Boys Will Be Girls (Scouts)

By Paul Koch

Canadian Prime Minister Justin Trudeau wrote an article about his desire to raise his children to be feminists. In it, he opines that he wants his sons to “escape the pressure to be a particular kind of masculine that is so damaging to men and to the people around them.”

While he doesn’t go on to unpack just what he means by this damaging kind of masculinity, I have this deep suspicion that he might be targeting much of what I tend to think is good and laudable about being a man. Now, I didn’t worry too much about all this because, well, he’s Canadian, and I don’t think I’ve ever worried too much about what our neighbors to the north say or do. But then, later the same day, I read a piece about the Boy Scouts of America allowing girls to join this coming year, and my head began to spin.

Now, I was a proud Boy Scout (a Life for life) and have lots of fond memories about my Scouting days. My older brother was an Eagle Scout as was my father, and my grandfather was a dedicated Scoutmaster who led young men on many hikes through the Sierra Nevada Mountains. My love for the mountains today and many of the skills I have honed for life in the backcountry where first shaped by the Scouts. The lessons I learned during those critical days of my youth were important, and I thank God that I had them, but I wonder I they could still be had these days.

Somehow, I doubt it.

Many years ago, I began to notice something about the local Scouting Troop sponsored by our congregation. There was an increasing number of women in the leadership roles. I’m not saying that a mom cannot teach the skills and lessons we learned about backpacking, knot tying, or wilderness first aid. Of course they could. But one of the great blessings of the Boy Scouts was that it was all boys. There were no women there. It was men leading boys, and there was something important about that. There was a language and ritual to it, from the stories told around the campfires to the dirty jokes told along the trail. There were fears to be mastered and scars to be earned. And it seemed to me that it was important that mom wasn’t there for it.

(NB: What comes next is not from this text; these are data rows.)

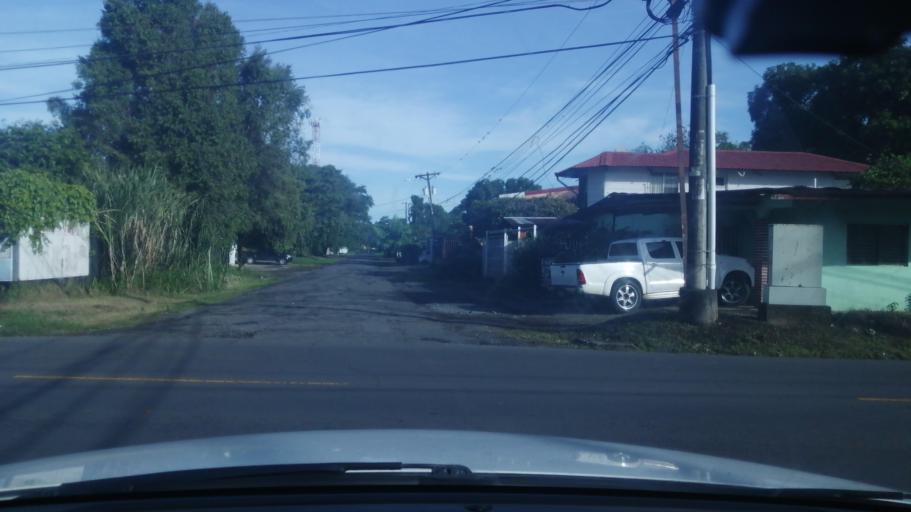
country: PA
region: Chiriqui
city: David
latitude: 8.4428
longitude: -82.4283
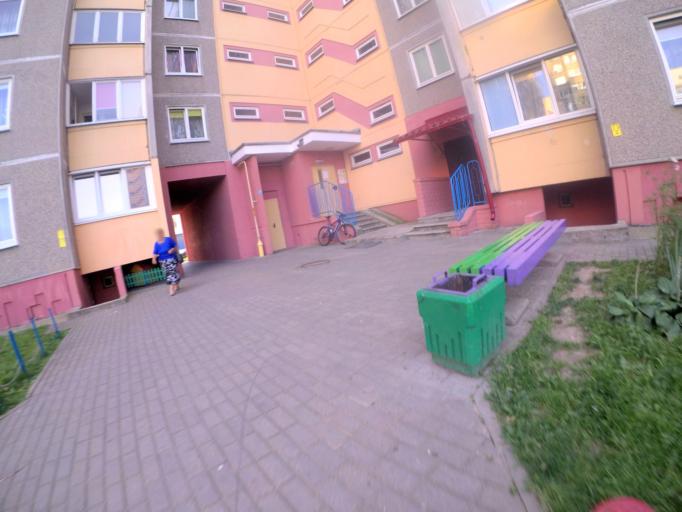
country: BY
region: Grodnenskaya
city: Hrodna
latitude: 53.6974
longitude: 23.8346
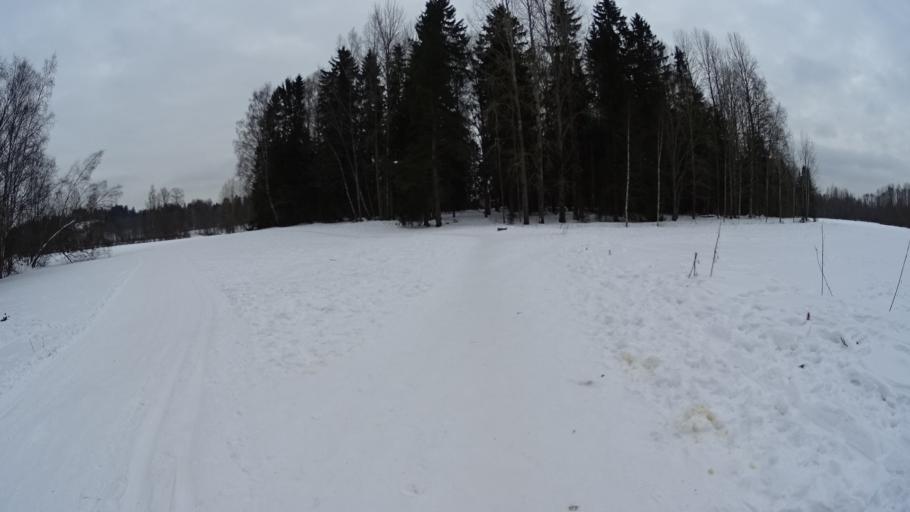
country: FI
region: Uusimaa
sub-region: Helsinki
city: Kauniainen
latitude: 60.2466
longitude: 24.7306
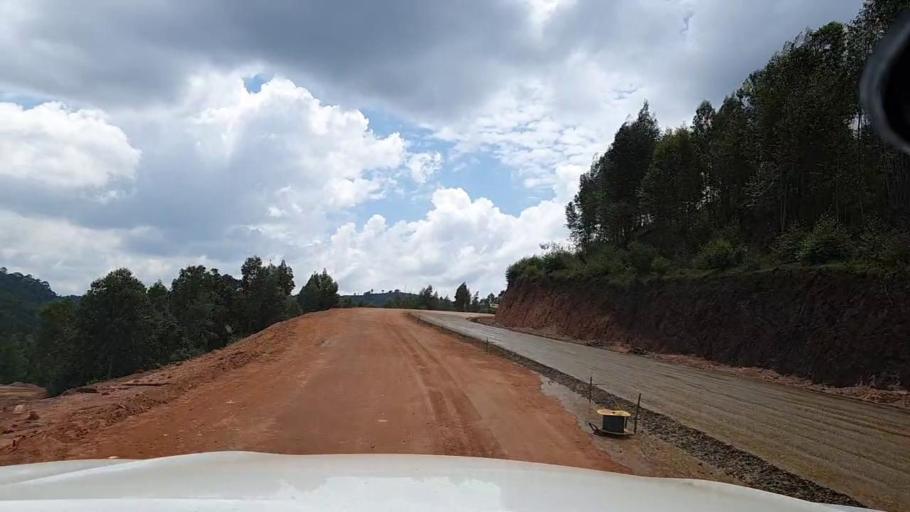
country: RW
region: Southern Province
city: Butare
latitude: -2.6986
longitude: 29.5536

This is something that she had to let her son go and do with the men.

I guess what I’m saying is that there was more than simple education happening in Boy Scouts; there was also the imparting of a spirit of manhood, a deliberate understanding that a man must not only be prepared but also be strong, courageous, and honorable, and even be able to lead other men when called upon. These are things measured and reinforced in the company of other men. And I don’t know if the presence of a woman will allow it to unfold.

I fear that the Boy Scouts can no longer be what it once was, or at least it won’t be able to for much longer. It seems that the spirit of manhood that the Boy Scouts cultivated is perhaps the same dangerous form of masculinity about which the Prime Minister of Canada is so concerned. Men left to their own devices will only continue to bring inequality, oppression, sexism, and a host of other social injustices. And so perhaps a change is long overdue.

So tonight, after I read my son his bedtime story and get him a drink of water, I’ll silently make him a promise. I’ll promise him that he won’t be a Boy Scout, that I’ll do what is necessary to find another group of men where he can learn what strength, courage, and honor are all about—where he can master skills for this life while being tested by a more dangerous form of masculinity no longer welcome.